One of the great challenges of being on the “bleeding edge” of change in any industry is identifying the words to be used in discussing the new model. The real estate industry is, at more than a century old, steeped in history and culture. So it’s even more of a challenge to create a dialog that accurately captures the essence of a particular innovation and the characteristics that distinguish it from the old way of doing business. It’s hard to create new meanings for words that have long-standing and well-understood definitions.
One term used to describe real estate firms that are working to change the industry is “alternative.” But absent some definition, the term is meaningless. So what is, exactly, an “alternative brokerage”? And who would be an “alternative agent”?
Does use of the internet define Alternative Brokerage?
One possibility: A firm that leverages the internet to more efficiently provide client services, and passes at least some of the savings back to the consumer. The second clause is important. Every real estate broker by now has leveraged the internet, in particular by sharing their listings not just with other brokers but with the public via the internet (a change driven by anti-trust efforts of the Department of Justice). So simply using the internet cannot be considered alternative.
But passing the savings created by this efficiency back to the consumer? Now that’s new. On the other hand, though, there are lots of brokers out there now who will negotiate unique fees with their buyer clients and who will then rebate the balance of the seller-paid commission to the client at closing. These brokers recognize the fact that most buyers now do at least some of the home search themselves. Does that make their real estate firm an alternative brokerage?
No. If that’s the case, then the term “alternative” doesn’t begin to describe the many distinctions between the new business models that are emerging in the real estate industry and the traditional way of doing business. Agents (legally now called brokers, previously licensees) have been independent contractors, each largely responsible for their own real estate practice (independence is the hallmark of being an “independent contractor”). Every agent must be licensed through a managing broker, who remains responsible for the agent’s conduct. That agent then either pays a flat fee to the managing broker (i.e. a desk fee), or splits in some percentage with the managing broker (and firm) the commissions earned. One managing broker can be responsible for two hundred or more agents in the office. Each and every one of those 200+ agents is responsible for finding their own clients and generating their own income.
So the traditional model is defined in part by independence for the agents and limited oversight. If one agent in the office decides to charge a lower fee, does that make the whole office “alternative”? Clearly not.
It’s more than the internet. Modern business principles define an Alternative Brokerage
Therefore, the definition needs to be expanded. Here’s another possibility: A real estate firm that operates as a modern business and passes some of the savings realized by those modern efficiencies back to the consumer. This definition still captures “leveraging the internet,” clearly a hallmark of operating as a modern business. But what about the notion of branding and efficient marketing? In the 21st Century, there are more efficient means of advertising the firm’s services and acquiring new clients than making each agent responsible for their own business.

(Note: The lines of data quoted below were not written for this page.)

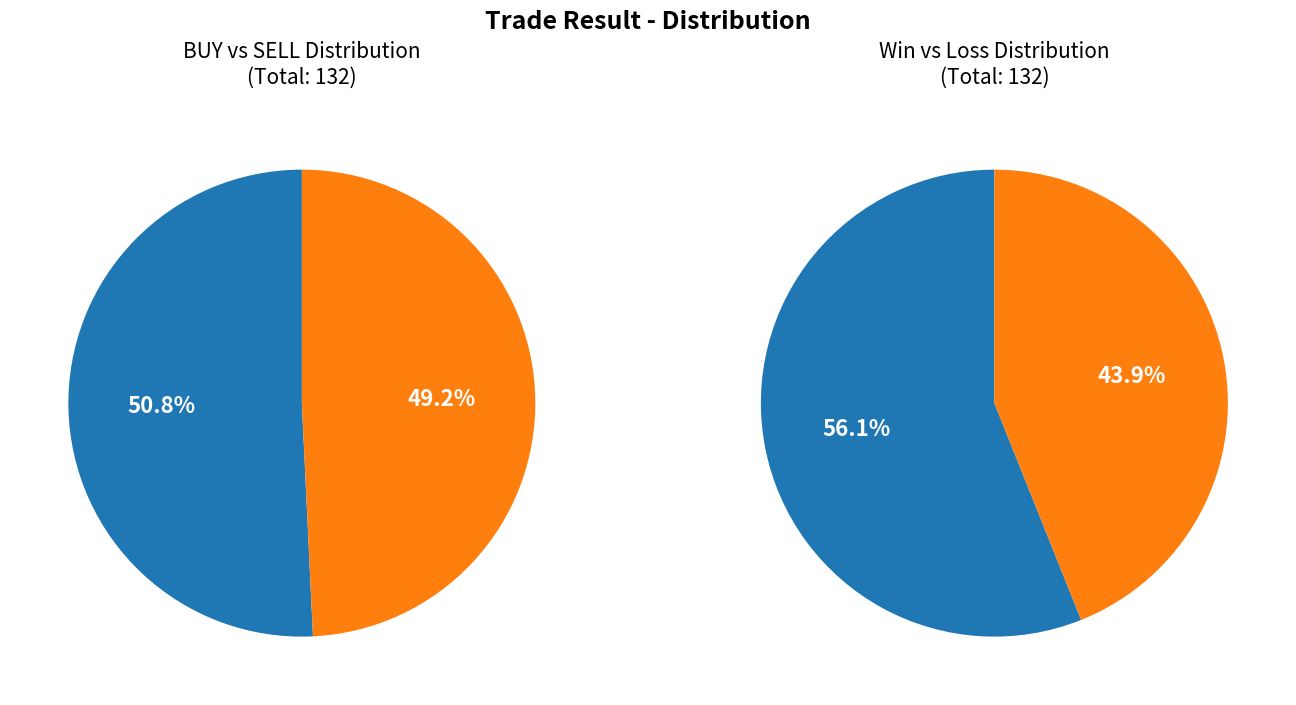

What percentage is the SELL slice, to the nearest percent?

49%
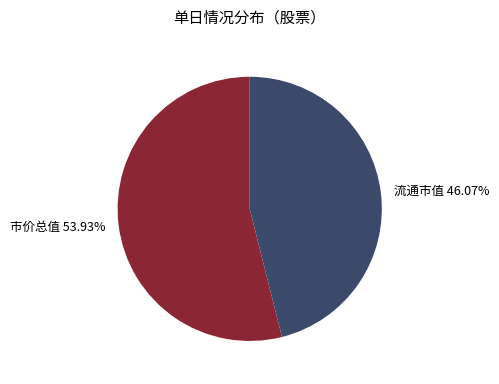

Approximately how many times larger is the value at 市价总值 53.93% compared to 流通市值 46.07%?

1.2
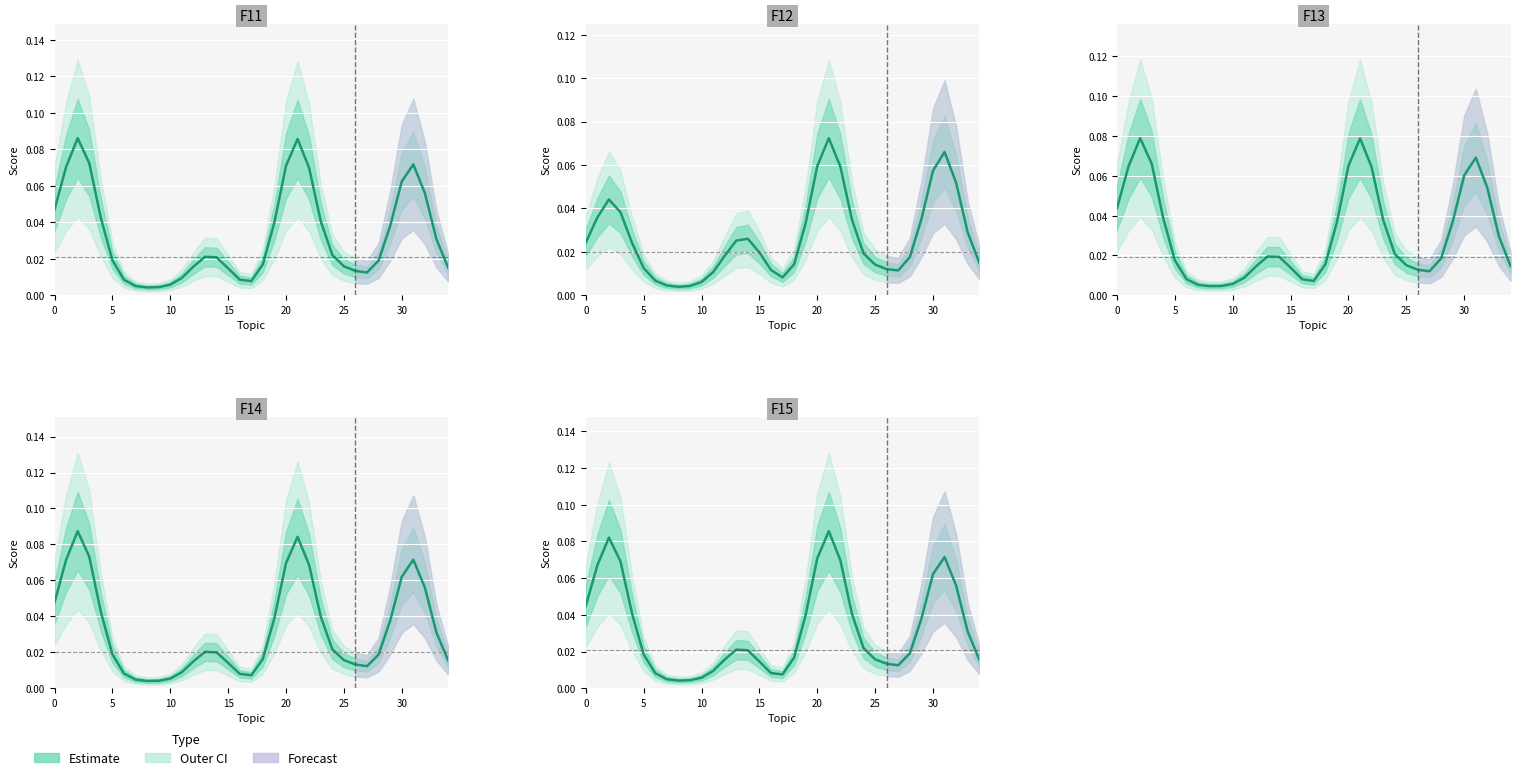

True or false: the data has more than 1 interior local peaks.

True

Finally, a modern business is more likely to value the brand and the resulting need to provide high quality service every time to every consumer. Many of the new real estate models employ their agents. This gives them a far greater degree of control over their agents’ conduct and the services they provide. While generalizations cannot be drawn about any particular agent, there is no dispute that the bar to entry into the profession is quite low. A modern business structure reduces the risk generally that a consumer will be poorly served by a real estate agent.
So operating as a modern business, and passing the savings realized by the resulting efficiencies back to the consumer, seems to define an alternative brokerage. Which begs the question: Can an alternative agent only work for an alternative brokerage? I think so. Otherwise, we once again define “alternative” way down, such that it’s only a shade off traditional. In today’s real estate industry, where there lots of alternative brokerages – as defined here – that definition just doesn’t convey reality.
What say you, RCG community? What is an “alternative brokerage“? Who is an “alternative broker”?